阅读材料
━━━━━━

多光谱遥感分类(一):数据集制作

目录

多光谱遥感分类(一):数据集制作;本文。
多光谱遥感分类(二):VGG微调
多光谱遥感分类(三):CNN提取特征+RF分类
多光谱遥感分类(四):使用GLCM+RF
多光谱遥感分类(五):代码优化+自定义模型

也可参考:遥感分类的一种采样方法 。

描述

代码源于很久以前练手的一个Demo,时间长了许多魔改版的都不见了,目前只剩下此简陋版本。读者如有相关需求,可根据只言片语断章取义。由于代码混乱基础,不再上传GitHub。

所用数据为多光谱遥感影像(.tif,由arcgis导出RGB彩色图像),抠图所得点文件(.shp)(由抠图面文件使用arcgis随机生成点生成,至少有一个字段,即标签)。

工具篇

根据点shp文件(样本点集合),对栅格图像的3、2、1波段切图,并保存在相应标签下的文件夹,注意shp、tif的投影坐标一致

from osgeo import gdal
import numpy as np
import shapefile
import cv2
import os

size=64
bands=3

dataset = gdal.Open(r"E:\数据2\test_tif_peizhun_subset_proj_.tif")
rer=shapefile.Reader(r'E:\shps\test.shp')

def __createDir(path):
    if not os.path.exists(path):
        try:
            os.makedirs(path)
        except:
            print("创建文件夹失败")
            exit(1)

def __getACell(geo,pos):
    try:
        xoffset = int((pos[0] - geo[0]) / geo[1])
        yoffset = int((pos[1] - geo[3]) / geo[5])

        print("pixels: x= %d,y= %d" % (xoffset, yoffset))
        output = []
        for i in [3,2,1]:
            band = dataset.GetRasterBand(i)
            if (int(xoffset - size / 2) < 0 or int(yoffset - size / 2) < 0
                    or int(xoffset - size / 2) + size > dataset.RasterXSize
                    or int(yoffset - size / 2) + size > dataset.RasterYSize):
                return None
            t = band.ReadAsArray(int(xoffset - size / 2), int(yoffset - size / 2), size, size)
            output.append(t)
        img = np.moveaxis(np.array(output, dtype=np.uint8), 0, 2)
    except:
        return None
    return img

def getShpDataForNum():

    labels=[i[0] for i in rer.records()]
    for i in set(labels):
        __createDir(os.path.join("data/org/"+str(i)))

    for i in range(rer.numRecords):#rer.numRecords
        print("deal %d: " % (i+1))
        sr=rer.shape(i)
        img=__getACell(dataset.GetGeoTransform(), sr.points[0])
        if(img is None):
            print("the area of points %d is out range." %(i))
            continue
        label=labels[i]
        cv2.imwrite("data/org/%s/%s.%d.jpg" % (label, label, i), img)
        print("data/org/%s/%s.%d.jpg" % (label, label, i))
    print("deal finish,to numpy array.")

getShpDataForNum()

如下,将上述所得文件拆分为测试集和训练集。

import os
import shutil
import random

def createDir(path):
    if not os.path.exists(path):
        try:
            os.makedirs(path)
        except:
            print("创建文件夹失败")
            exit(1)

createDir("data/train/")
createDir("data/test/")

━━━━━━

书面题目
请用两句话概括上述阅读材料。

━━━━━━

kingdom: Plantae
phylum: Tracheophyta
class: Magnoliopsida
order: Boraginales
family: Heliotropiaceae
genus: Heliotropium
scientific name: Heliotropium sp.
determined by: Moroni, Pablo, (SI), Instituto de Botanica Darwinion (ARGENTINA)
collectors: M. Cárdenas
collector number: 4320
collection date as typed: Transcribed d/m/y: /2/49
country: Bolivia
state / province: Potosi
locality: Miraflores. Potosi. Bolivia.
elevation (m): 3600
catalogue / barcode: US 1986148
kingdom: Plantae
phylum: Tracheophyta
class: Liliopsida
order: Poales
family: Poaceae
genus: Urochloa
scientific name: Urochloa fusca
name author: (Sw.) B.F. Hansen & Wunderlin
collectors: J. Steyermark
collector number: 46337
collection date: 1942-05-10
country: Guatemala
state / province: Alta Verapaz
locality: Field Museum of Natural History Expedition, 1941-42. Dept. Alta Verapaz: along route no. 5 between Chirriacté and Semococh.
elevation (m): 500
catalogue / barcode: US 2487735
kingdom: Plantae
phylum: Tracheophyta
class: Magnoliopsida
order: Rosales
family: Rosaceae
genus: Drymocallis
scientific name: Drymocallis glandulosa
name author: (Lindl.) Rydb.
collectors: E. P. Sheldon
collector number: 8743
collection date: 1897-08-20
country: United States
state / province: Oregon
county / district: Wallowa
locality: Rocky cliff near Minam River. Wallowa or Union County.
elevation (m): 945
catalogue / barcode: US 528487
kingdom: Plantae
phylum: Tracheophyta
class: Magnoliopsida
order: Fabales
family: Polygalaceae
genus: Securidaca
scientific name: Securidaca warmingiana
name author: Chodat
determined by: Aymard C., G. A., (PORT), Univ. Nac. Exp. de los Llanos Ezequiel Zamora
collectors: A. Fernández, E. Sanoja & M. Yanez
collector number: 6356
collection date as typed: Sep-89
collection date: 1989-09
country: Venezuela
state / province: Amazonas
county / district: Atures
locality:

━━━━━━

题目解答
所用数据为多光谱遥感影像(.tif)和由 arcgis 随机生成的样本点文件(.shp),点文件至少含有一个作为标签的字段。代码根据样本点对影像的3、2、1波段切图,将图像保存在相应标签下的文件夹中,再把所得文件拆分为训练集和测试集。